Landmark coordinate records

----------------

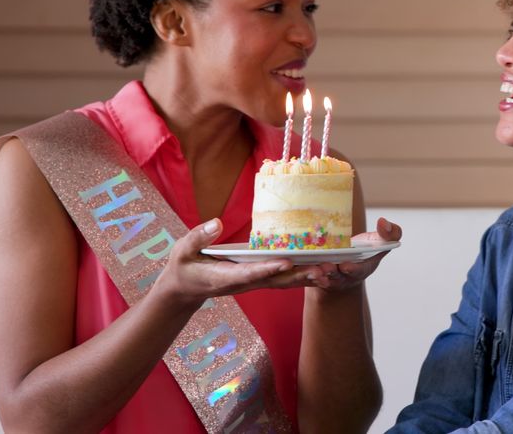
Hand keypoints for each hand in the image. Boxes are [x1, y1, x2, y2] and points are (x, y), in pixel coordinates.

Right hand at [155, 218, 321, 308]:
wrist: (184, 290)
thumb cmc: (183, 267)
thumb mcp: (182, 250)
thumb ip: (199, 237)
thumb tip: (217, 223)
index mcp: (224, 277)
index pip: (250, 273)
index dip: (268, 268)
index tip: (286, 262)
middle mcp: (242, 283)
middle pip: (275, 281)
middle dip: (299, 275)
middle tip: (323, 270)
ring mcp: (251, 284)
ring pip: (283, 282)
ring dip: (305, 278)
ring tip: (330, 271)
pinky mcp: (256, 280)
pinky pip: (282, 280)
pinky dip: (300, 276)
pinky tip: (319, 271)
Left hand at [307, 217, 401, 289]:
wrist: (343, 264)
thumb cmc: (364, 251)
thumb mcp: (379, 242)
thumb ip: (389, 234)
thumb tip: (384, 222)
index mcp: (360, 269)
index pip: (357, 271)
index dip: (352, 269)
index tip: (347, 266)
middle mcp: (341, 277)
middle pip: (335, 276)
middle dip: (331, 273)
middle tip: (326, 267)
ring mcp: (324, 277)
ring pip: (317, 277)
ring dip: (314, 273)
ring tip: (311, 267)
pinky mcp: (310, 274)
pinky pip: (302, 274)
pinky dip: (298, 270)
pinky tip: (292, 263)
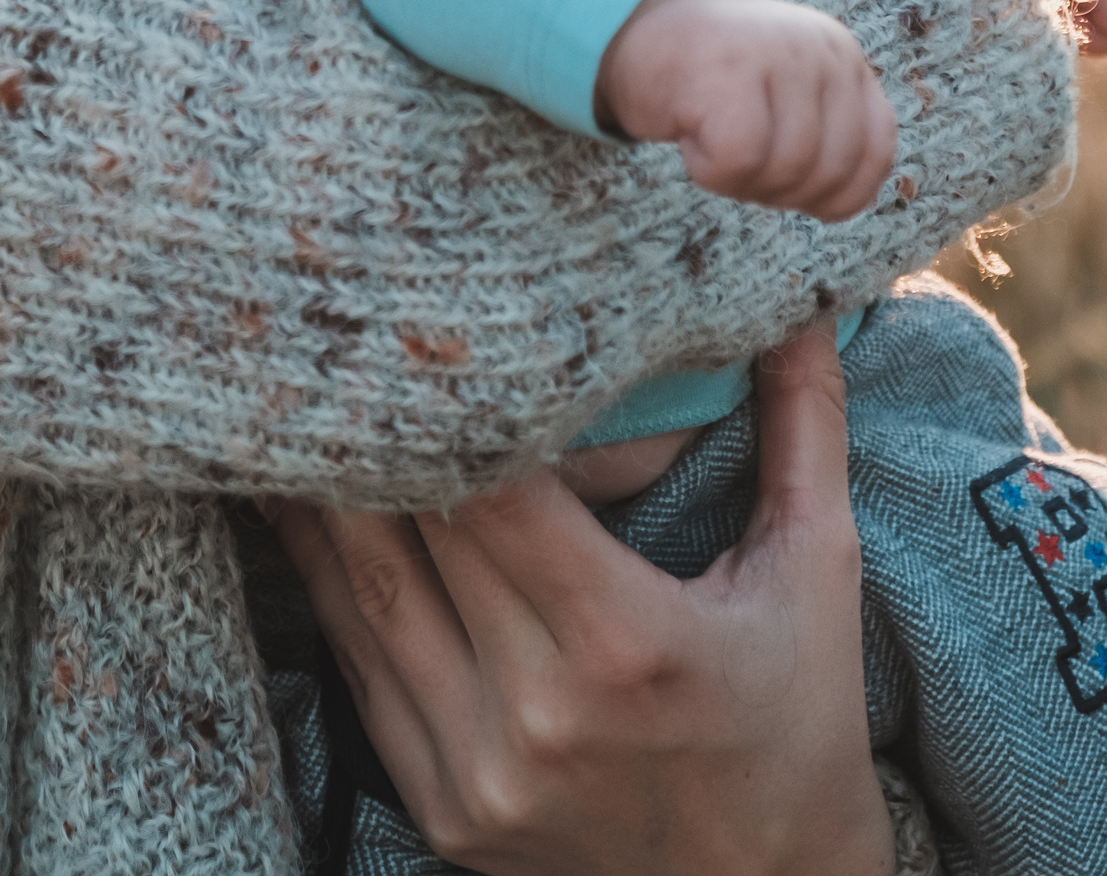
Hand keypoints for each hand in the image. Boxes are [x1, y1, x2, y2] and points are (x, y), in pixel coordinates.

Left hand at [271, 324, 894, 875]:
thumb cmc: (800, 727)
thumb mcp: (816, 574)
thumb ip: (802, 427)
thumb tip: (803, 298)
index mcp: (627, 644)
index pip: (494, 491)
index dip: (450, 405)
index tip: (426, 320)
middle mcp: (536, 713)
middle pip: (414, 529)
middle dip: (376, 425)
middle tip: (345, 326)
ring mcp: (475, 771)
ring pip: (360, 592)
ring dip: (320, 493)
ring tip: (289, 394)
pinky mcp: (439, 809)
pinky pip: (356, 667)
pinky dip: (327, 579)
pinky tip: (302, 505)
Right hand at [596, 0, 897, 219]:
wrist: (632, 22)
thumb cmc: (711, 80)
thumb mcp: (789, 99)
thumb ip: (828, 138)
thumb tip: (845, 204)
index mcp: (843, 57)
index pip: (876, 151)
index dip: (835, 190)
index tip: (788, 183)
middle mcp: (820, 49)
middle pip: (830, 172)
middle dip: (780, 191)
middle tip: (735, 161)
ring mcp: (777, 55)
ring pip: (785, 171)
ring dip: (739, 182)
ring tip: (710, 141)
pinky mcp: (728, 69)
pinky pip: (738, 162)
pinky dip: (708, 170)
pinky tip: (689, 135)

----------------

▶ **Task**:
Where a record above holds a picture, drop the picture and print the rest exactly.

▶ **Output for this exercise**:
Hand keypoints for each hand in the image. Boxes are [x1, y1, x2, y2] and points are (x, y), in pixel coordinates.

Right hand at [155, 218, 321, 308]:
wrist: (184, 290)
thumb cmc: (183, 267)
thumb mcp: (182, 250)
thumb ip: (199, 237)
thumb tip: (217, 223)
index mcp: (224, 277)
index pip: (250, 273)
index dip: (268, 268)
index tip: (286, 262)
middle mcp: (242, 283)
middle pip: (275, 281)
middle dip: (299, 275)
middle tip: (323, 270)
ring mcp: (251, 284)
ring pip: (283, 282)
ring dip: (305, 278)
ring tip: (330, 271)
pinky mcp: (256, 280)
pinky pip: (282, 280)
pinky dip: (300, 276)
pinky tip: (319, 271)
Left hand at [307, 217, 401, 289]:
wrist: (343, 264)
thumb cmc: (364, 251)
thumb mcp: (379, 242)
thumb ip: (389, 234)
thumb tip: (384, 222)
index mcp: (360, 269)
index pip: (357, 271)
index dip: (352, 269)
index tip: (347, 266)
middle mcp: (341, 277)
middle pip: (335, 276)
middle dip: (331, 273)
middle tip: (326, 267)
ring mcp: (324, 277)
ring pip: (317, 277)
ring dip: (314, 273)
ring tip: (311, 267)
pinky mcp: (310, 274)
pinky pip: (302, 274)
pinky dip: (298, 270)
pinky tip: (292, 263)
Hand keypoints for each hand in the image. Boxes are [x1, y1, x2, y2] and points are (x, y), in pixel coordinates.

Left hand at [271, 324, 894, 875]:
thumb cmc: (800, 727)
thumb mcp: (816, 574)
thumb ip: (802, 427)
thumb tip: (803, 298)
index mcp: (627, 644)
index pip: (494, 491)
index dip: (450, 405)
index tip: (426, 320)
middle mcp: (536, 713)
middle pip: (414, 529)
middle dip: (376, 425)
middle tip: (345, 326)
ring mcp: (475, 771)
ring pip: (360, 592)
ring dip: (320, 493)
ring tip: (289, 394)
pinky mcp: (439, 809)
pinky pip: (356, 667)
pinky dip: (327, 579)
pinky tip: (302, 505)
Right hand at [596, 0, 897, 219]:
wrist: (632, 22)
thumb cmc: (711, 80)
thumb mcp: (789, 99)
thumb ip: (828, 138)
thumb tip: (845, 204)
index mcp: (843, 57)
index pip: (876, 151)
index dip: (835, 190)
index tip: (788, 183)
middle mcp: (820, 49)
middle pip: (830, 172)
middle dip: (780, 191)
middle tip: (735, 161)
ring mcp: (777, 55)
ring pip: (785, 171)
ring dip: (739, 182)
ring tip: (710, 141)
pinky mcp: (728, 69)
pinky pip: (738, 162)
pinky dip: (708, 170)
pinky tip: (689, 135)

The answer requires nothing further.